Comme dans mes propos précédents, je dis qu’un nouveau code du travail tel qu’il pourrait être rédigé n’est pas la priorité.
(image modifiée de succo CC0 domaine public)
Pour qui se prend-il, diront certains, pour avoir la prétention d'asséner de tels jugements: un économiste, un expert du monde du travail, un énarque, un journaliste...? Non bien sûr, je ne suis qu'un citoyen au riche parcours personnel qui appris à lire, écouter, réfléchir et compte bien continuer ainsi pour ne pas s'en laisser compter par des affirmations d'où qu'elles viennent y compris des plus hautes autorités ou experts de l'Etat que je respecte dans la mesure où ils respectent mon intelligence ce qui n'est pas toujours le cas. Fin de la parenthèse.
LE VRAI FAUX RECUL
On ne me fera pas croire que les réactions des diverses organisations syndicales n’étaient pas attendues par Manuel Valls et François Hollande après les annonces de modification du projet de loi.
Une première remarque : les organisations de lycéens qui avaient été reçues par le premier ministre n’étaient pas conviés à la réunion de ce lundi. Mépris ? Erreur ? Difficile à dire. En tout cas, ils ne sont pas contents et le font justement savoir.Une deuxième remarque que je fais mienne, est celle du responsable de l’UNEF : comment peut-on en cinq jours pouvoir prétendre comme le font Manuel Valls et François Hollande récrire avec sérieux un projet de loi qui va modifier en profondeur le code du travail ?
Cela sent en effet la consultation et des négociations pour le moins empreintes de superficialité comme si tout cela était prévu d’avance et que de toute façon on connaissait déjà les points sur lesquels on allait lâcher pour faire croire à l’opinion qu’on écoute et qu’on tient compte des remarques.

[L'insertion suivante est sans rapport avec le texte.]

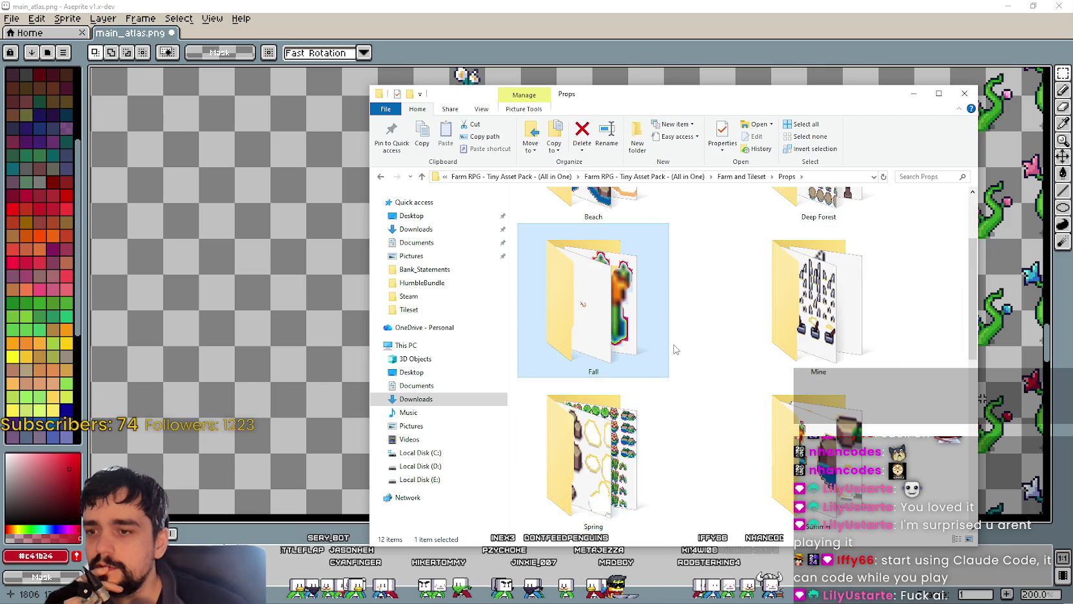
pyautogui.scroll(2, 668, 357)
pyautogui.doubleClick(863, 274)
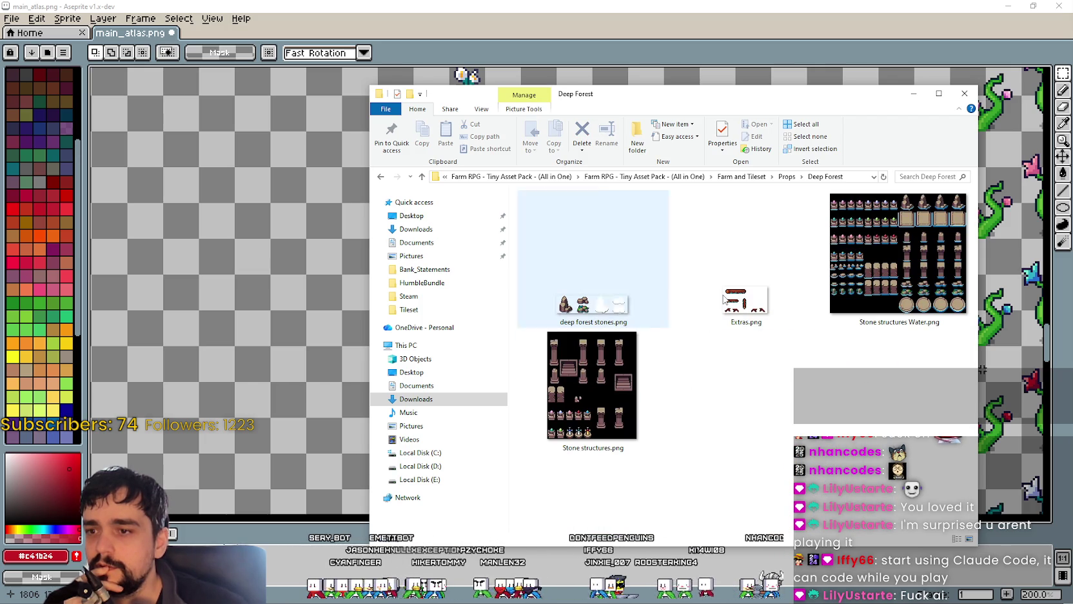
# Step: Go back to Farm and Tileset, enter the Tileset folder and open ALL props seasons.png in Aseprite
pyautogui.click(787, 176)
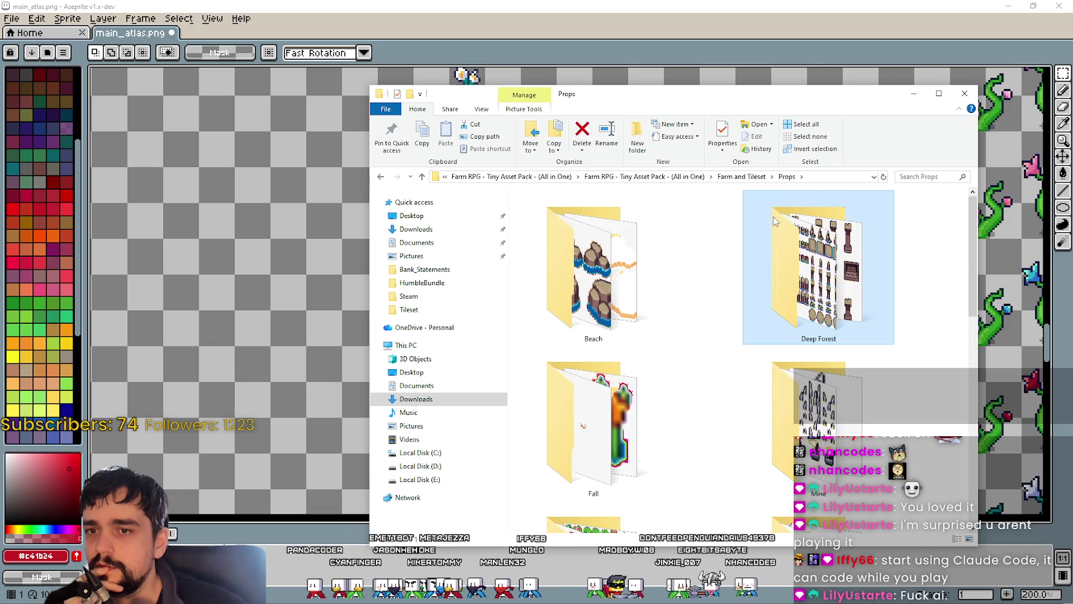
pyautogui.scroll(-2, 689, 419)
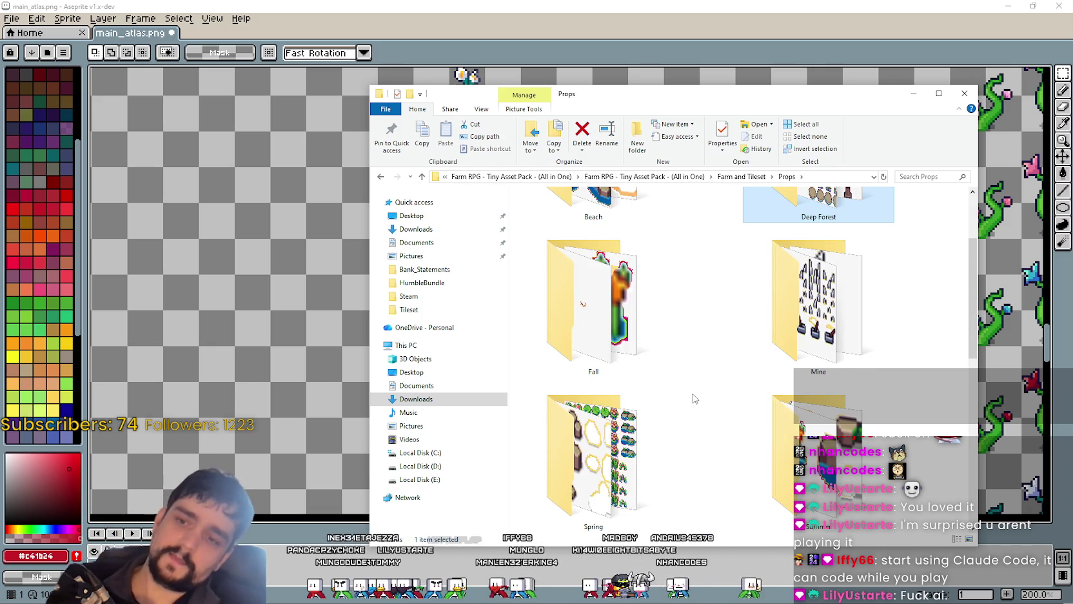
pyautogui.scroll(-3, 693, 396)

Du bricolage dit-il...Une troisième remarque qui a trait au titre de ce billet : Le VRAI FAUX RECUL.
Il n’y a en réalité pas de vrai recul car Manuel Valls et François Hollande connaissaient depuis longtemps les points sur lesquels ils allaient devoir montrer plus de souplesse pour ménager les uns et les autres . Ce ne sont pas des idiots mais des politiques roués.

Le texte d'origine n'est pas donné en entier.